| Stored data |
>>>

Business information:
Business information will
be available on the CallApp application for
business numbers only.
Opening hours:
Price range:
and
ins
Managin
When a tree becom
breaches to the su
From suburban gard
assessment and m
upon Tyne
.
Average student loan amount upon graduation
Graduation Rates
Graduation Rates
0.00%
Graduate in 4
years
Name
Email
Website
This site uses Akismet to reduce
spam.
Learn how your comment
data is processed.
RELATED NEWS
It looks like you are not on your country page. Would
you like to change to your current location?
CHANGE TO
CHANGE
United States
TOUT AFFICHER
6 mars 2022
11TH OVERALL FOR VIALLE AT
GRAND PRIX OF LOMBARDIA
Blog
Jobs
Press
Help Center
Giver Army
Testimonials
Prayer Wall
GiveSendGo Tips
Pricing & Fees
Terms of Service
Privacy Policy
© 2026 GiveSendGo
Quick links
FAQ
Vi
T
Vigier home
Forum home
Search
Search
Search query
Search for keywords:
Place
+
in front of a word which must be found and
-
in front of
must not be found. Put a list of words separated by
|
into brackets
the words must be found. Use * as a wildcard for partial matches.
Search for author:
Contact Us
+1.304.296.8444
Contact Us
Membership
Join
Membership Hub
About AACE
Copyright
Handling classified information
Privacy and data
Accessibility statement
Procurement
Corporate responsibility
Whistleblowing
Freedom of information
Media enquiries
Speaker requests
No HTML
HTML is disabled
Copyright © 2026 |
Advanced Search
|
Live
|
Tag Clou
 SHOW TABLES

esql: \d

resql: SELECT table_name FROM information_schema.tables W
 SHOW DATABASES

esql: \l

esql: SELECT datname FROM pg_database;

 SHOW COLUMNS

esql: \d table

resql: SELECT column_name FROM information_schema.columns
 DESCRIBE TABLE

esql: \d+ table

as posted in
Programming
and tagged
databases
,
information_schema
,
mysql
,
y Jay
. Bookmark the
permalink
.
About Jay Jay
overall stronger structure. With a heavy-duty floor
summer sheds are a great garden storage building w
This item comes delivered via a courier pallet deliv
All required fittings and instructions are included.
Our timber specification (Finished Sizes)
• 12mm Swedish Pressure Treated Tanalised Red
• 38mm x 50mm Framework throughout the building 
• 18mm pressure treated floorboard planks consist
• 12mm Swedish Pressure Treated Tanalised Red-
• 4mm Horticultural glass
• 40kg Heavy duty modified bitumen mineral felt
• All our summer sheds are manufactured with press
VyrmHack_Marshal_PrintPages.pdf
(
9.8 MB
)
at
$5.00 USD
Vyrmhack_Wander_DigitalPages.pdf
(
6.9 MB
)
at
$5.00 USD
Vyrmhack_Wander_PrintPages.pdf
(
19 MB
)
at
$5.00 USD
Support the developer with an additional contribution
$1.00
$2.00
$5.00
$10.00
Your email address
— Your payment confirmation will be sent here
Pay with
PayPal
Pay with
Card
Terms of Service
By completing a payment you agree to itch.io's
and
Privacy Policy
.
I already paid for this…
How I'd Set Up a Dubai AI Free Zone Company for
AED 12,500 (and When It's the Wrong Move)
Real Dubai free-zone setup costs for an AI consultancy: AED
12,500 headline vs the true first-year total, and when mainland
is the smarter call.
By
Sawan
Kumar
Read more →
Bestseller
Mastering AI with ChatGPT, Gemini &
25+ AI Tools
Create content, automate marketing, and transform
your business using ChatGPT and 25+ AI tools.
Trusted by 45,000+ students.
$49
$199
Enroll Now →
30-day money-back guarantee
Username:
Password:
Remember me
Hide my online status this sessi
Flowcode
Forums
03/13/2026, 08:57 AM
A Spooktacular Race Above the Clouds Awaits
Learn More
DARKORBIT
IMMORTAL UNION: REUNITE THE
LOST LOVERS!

<<<

| Prompt |
Render every line above as a JSON list of strings, with one string per line and blank lines omitted.

| Exercise response |
[
  "Business information:",
  "Business information will",
  "be available on the CallApp application for",
  "business numbers only.",
  "Opening hours:",
  "Price range:",
  "and",
  "ins",
  "Managin",
  "When a tree becom",
  "breaches to the su",
  "From suburban gard",
  "assessment and m",
  "upon Tyne",
  ".",
  "Average student loan amount upon graduation",
  "Graduation Rates",
  "Graduation Rates",
  "0.00%",
  "Graduate in 4",
  "years",
  "Name",
  "Email",
  "Website",
  "This site uses Akismet to reduce",
  "spam.",
  "Learn how your comment",
  "data is processed.",
  "RELATED NEWS",
  "It looks like you are not on your country page. Would",
  "you like to change to your current location?",
  "CHANGE TO",
  "CHANGE",
  "United States",
  "TOUT AFFICHER",
  "6 mars 2022",
  "11TH OVERALL FOR VIALLE AT",
  "GRAND PRIX OF LOMBARDIA",
  "Blog",
  "Jobs",
  "Press",
  "Help Center",
  "Giver Army",
  "Testimonials",
  "Prayer Wall",
  "GiveSendGo Tips",
  "Pricing & Fees",
  "Terms of Service",
  "Privacy Policy",
  "© 2026 GiveSendGo",
  "Quick links",
  "FAQ",
  "Vi",
  "T",
  "Vigier home",
  "Forum home",
  "Search",
  "Search",
  "Search query",
  "Search for keywords:",
  "Place",
  "+",
  "in front of a word which must be found and",
  "-",
  "in front of",
  "must not be found. Put a list of words separated by",
  "|",
  "into brackets",
  "the words must be found. Use * as a wildcard for partial matches.",
  "Search for author:",
  "Contact Us",
  "+1.304.296.8444",
  "Contact Us",
  "Membership",
  "Join",
  "Membership Hub",
  "About AACE",
  "Copyright",
  "Handling classified information",
  "Privacy and data",
  "Accessibility statement",
  "Procurement",
  "Corporate responsibility",
  "Whistleblowing",
  "Freedom of information",
  "Media enquiries",
  "Speaker requests",
  "No HTML",
  "HTML is disabled",
  "Copyright © 2026 |",
  "Advanced Search",
  "|",
  "Live",
  "|",
  "Tag Clou",
  " SHOW TABLES",
  "esql: \\d",
  "resql: SELECT table_name FROM information_schema.tables W",
  " SHOW DATABASES",
  "esql: \\l",
  "esql: SELECT datname FROM pg_database;",
  " SHOW COLUMNS",
  "esql: \\d table",
  "resql: SELECT column_name FROM information_schema.columns",
  " DESCRIBE TABLE",
  "esql: \\d+ table",
  "as posted in",
  "Programming",
  "and tagged",
  "databases",
  ",",
  "information_schema",
  ",",
  "mysql",
  ",",
  "y Jay",
  ". Bookmark the",
  "permalink",
  ".",
  "About Jay Jay",
  "overall stronger structure. With a heavy-duty floor",
  "summer sheds are a great garden storage building w",
  "This item comes delivered via a courier pallet deliv",
  "All required fittings and instructions are included.",
  "Our timber specification (Finished Sizes)",
  "• 12mm Swedish Pressure Treated Tanalised Red",
  "• 38mm x 50mm Framework throughout the building ",
  "• 18mm pressure treated floorboard planks consist",
  "• 12mm Swedish Pressure Treated Tanalised Red-",
  "• 4mm Horticultural glass",
  "• 40kg Heavy duty modified bitumen mineral felt",
  "• All our summer sheds are manufactured with press",
  "VyrmHack_Marshal_PrintPages.pdf",
  "(",
  "9.8 MB",
  ")",
  "at",
  "$5.00 USD",
  "Vyrmhack_Wander_DigitalPages.pdf",
  "(",
  "6.9 MB",
  ")",
  "at",
  "$5.00 USD",
  "Vyrmhack_Wander_PrintPages.pdf",
  "(",
  "19 MB",
  ")",
  "at",
  "$5.00 USD",
  "Support the developer with an additional contribution",
  "$1.00",
  "$2.00",
  "$5.00",
  "$10.00",
  "Your email address",
  "— Your payment confirmation will be sent here",
  "Pay with",
  "PayPal",
  "Pay with",
  "Card",
  "Terms of Service",
  "By completing a payment you agree to itch.io's",
  "and",
  "Privacy Policy",
  ".",
  "I already paid for this…",
  "How I'd Set Up a Dubai AI Free Zone Company for",
  "AED 12,500 (and When It's the Wrong Move)",
  "Real Dubai free-zone setup costs for an AI consultancy: AED",
  "12,500 headline vs the true first-year total, and when mainland",
  "is the smarter call.",
  "By",
  "Sawan",
  "Kumar",
  "Read more →",
  "Bestseller",
  "Mastering AI with ChatGPT, Gemini &",
  "25+ AI Tools",
  "Create content, automate marketing, and transform",
  "your business using ChatGPT and 25+ AI tools.",
  "Trusted by 45,000+ students.",
  "$49",
  "$199",
  "Enroll Now →",
  "30-day money-back guarantee",
  "Username:",
  "Password:",
  "Remember me",
  "Hide my online status this sessi",
  "Flowcode",
  "Forums",
  "03/13/2026, 08:57 AM",
  "A Spooktacular Race Above the Clouds Awaits",
  "Learn More",
  "DARKORBIT",
  "IMMORTAL UNION: REUNITE THE",
  "LOST LOVERS!"
]